According to the WGS data, three strains were identified as redundant (i.e., isolated from the same location, belonging to the same species and the same sequence type [ST], and carrying the same ARGs and plasmid replicons). We excluded these redundant isolates, leaving 11 isolates, including five E. coli strains (LZSFT34, LZSFZT27, LZSFZT29, LZSFZT33, and LZSFT33), and six K. pneumoniae (LZSFT39, LZSRT11, LZSRT46, LZSFT31, LZSFZT3, and LZSRT3) (Table 2). Antimicrobial susceptibility testing showed that most of these tigecycline-resistant strains exhibited co-resistance to tetracycline (n = 11), cefotaxime (n = 9), ciprofloxacin (n = 9), and sulfamethoxazole-trimethoprim (n = 10). Some of them were also resistant to chloramphenicol (n = 8), cefoxitin (n = 7), or gentamicin (n = 6). Only three strains (LZSRT11, LZSRT46, and LZSRT3) showed resistance to amikacin. Alarmingly, two isolates (LZSFT39, and LZSFZT3) were also resistant to meropenem. Genome analysis showed that 63 different ARGs were detected in the 11 tigecycline-resistant strains, and each of them carried 10 to 29 ARGs (Table 2). Thirteen types of β-lactam resistance genes were detected, including blaCTX-M-15, blaCTX-M-55, blaCMY-2, and blaSHV-12 that were reported to be common ESBL genes in clinical isolates (Zhang et al., 2013, 2014; Feng et al., 2015). Of note, the carbapenem resistance gene blaNDM-1 was found in two strains (LZSFZT3 and LZSFT39). The coexistence of blaNDM-1 and tigecyclineresistance determinant tmexCD-toprJ would pose a serious threat to the treatment of complicated infections by multidrug-resistant (MDR) Gram-negative bacterial infections.

☆ ☆ ☆ ☆

== Task to complete ==
In the passage on tigecycline-resistant strains, which two strains carried the carbapenem resistance gene blaNDM-1? The items that come next are not needed.

== Data extract ==
☆ ☆ ☆ ☆

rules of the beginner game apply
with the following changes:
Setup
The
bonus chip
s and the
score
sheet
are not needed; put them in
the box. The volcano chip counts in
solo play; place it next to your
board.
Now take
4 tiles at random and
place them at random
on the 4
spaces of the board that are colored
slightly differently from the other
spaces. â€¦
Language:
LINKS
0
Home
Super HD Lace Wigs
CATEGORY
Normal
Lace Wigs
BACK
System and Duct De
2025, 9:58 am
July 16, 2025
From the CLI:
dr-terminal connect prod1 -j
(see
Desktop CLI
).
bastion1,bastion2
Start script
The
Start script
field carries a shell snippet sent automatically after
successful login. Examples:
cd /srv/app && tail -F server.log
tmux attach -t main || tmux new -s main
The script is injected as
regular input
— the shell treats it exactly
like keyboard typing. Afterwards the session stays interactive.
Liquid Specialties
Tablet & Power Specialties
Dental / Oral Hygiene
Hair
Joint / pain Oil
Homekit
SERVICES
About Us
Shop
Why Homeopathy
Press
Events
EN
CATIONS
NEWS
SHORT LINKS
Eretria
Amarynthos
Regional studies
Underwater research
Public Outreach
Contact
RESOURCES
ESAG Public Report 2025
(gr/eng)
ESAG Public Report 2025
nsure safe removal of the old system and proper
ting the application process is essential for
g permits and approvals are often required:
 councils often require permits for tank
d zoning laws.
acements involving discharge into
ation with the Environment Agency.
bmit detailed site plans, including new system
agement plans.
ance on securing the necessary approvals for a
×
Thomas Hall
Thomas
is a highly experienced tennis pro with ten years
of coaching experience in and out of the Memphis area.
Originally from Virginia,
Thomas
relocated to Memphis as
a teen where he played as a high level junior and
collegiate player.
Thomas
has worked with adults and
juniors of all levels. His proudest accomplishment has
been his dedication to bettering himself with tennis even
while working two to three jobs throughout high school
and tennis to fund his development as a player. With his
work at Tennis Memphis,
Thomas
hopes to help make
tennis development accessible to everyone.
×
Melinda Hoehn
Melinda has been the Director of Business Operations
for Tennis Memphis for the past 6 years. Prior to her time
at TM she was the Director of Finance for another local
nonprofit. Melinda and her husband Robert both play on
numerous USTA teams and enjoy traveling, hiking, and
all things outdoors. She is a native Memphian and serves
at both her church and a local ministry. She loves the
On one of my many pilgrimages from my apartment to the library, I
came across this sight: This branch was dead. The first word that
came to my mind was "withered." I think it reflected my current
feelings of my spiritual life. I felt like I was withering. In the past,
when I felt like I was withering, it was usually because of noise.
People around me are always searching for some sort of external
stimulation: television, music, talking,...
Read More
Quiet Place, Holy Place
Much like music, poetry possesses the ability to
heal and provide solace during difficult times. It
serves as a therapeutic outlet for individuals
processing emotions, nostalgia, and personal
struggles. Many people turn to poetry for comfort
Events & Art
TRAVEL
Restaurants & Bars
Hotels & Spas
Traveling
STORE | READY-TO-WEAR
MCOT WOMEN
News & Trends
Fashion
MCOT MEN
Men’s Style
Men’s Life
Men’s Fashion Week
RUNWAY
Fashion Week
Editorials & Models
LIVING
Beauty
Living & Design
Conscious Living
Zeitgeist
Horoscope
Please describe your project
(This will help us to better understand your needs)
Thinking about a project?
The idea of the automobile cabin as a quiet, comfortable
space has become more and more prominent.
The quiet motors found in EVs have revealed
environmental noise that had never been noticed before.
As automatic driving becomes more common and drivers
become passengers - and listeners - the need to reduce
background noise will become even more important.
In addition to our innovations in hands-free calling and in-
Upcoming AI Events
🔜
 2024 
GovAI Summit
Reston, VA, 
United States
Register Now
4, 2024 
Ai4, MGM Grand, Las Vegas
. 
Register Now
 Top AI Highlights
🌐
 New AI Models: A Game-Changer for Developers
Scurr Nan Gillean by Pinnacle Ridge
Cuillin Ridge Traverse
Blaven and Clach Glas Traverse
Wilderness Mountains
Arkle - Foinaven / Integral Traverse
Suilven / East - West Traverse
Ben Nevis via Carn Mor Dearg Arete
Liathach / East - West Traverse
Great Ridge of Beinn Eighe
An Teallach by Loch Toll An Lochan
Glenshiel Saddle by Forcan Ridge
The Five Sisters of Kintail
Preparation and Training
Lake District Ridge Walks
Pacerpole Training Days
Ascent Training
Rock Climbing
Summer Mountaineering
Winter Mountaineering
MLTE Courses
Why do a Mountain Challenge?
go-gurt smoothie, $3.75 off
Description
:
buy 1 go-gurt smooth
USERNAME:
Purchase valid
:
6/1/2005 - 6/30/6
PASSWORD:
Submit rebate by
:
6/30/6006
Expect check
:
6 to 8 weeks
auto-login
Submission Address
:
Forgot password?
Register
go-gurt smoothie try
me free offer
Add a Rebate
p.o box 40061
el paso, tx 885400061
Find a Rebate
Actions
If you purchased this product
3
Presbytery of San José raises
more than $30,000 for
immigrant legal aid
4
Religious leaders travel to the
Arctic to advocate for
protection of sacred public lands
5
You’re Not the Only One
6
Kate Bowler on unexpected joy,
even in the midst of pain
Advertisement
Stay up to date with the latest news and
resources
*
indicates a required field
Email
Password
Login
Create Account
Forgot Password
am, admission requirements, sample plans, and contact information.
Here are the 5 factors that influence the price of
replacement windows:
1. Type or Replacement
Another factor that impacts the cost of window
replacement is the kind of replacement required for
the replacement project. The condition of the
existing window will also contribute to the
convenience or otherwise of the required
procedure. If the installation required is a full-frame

☆ ☆ ☆ ☆

== Task response ==
LZSFZT3 and LZSFT39.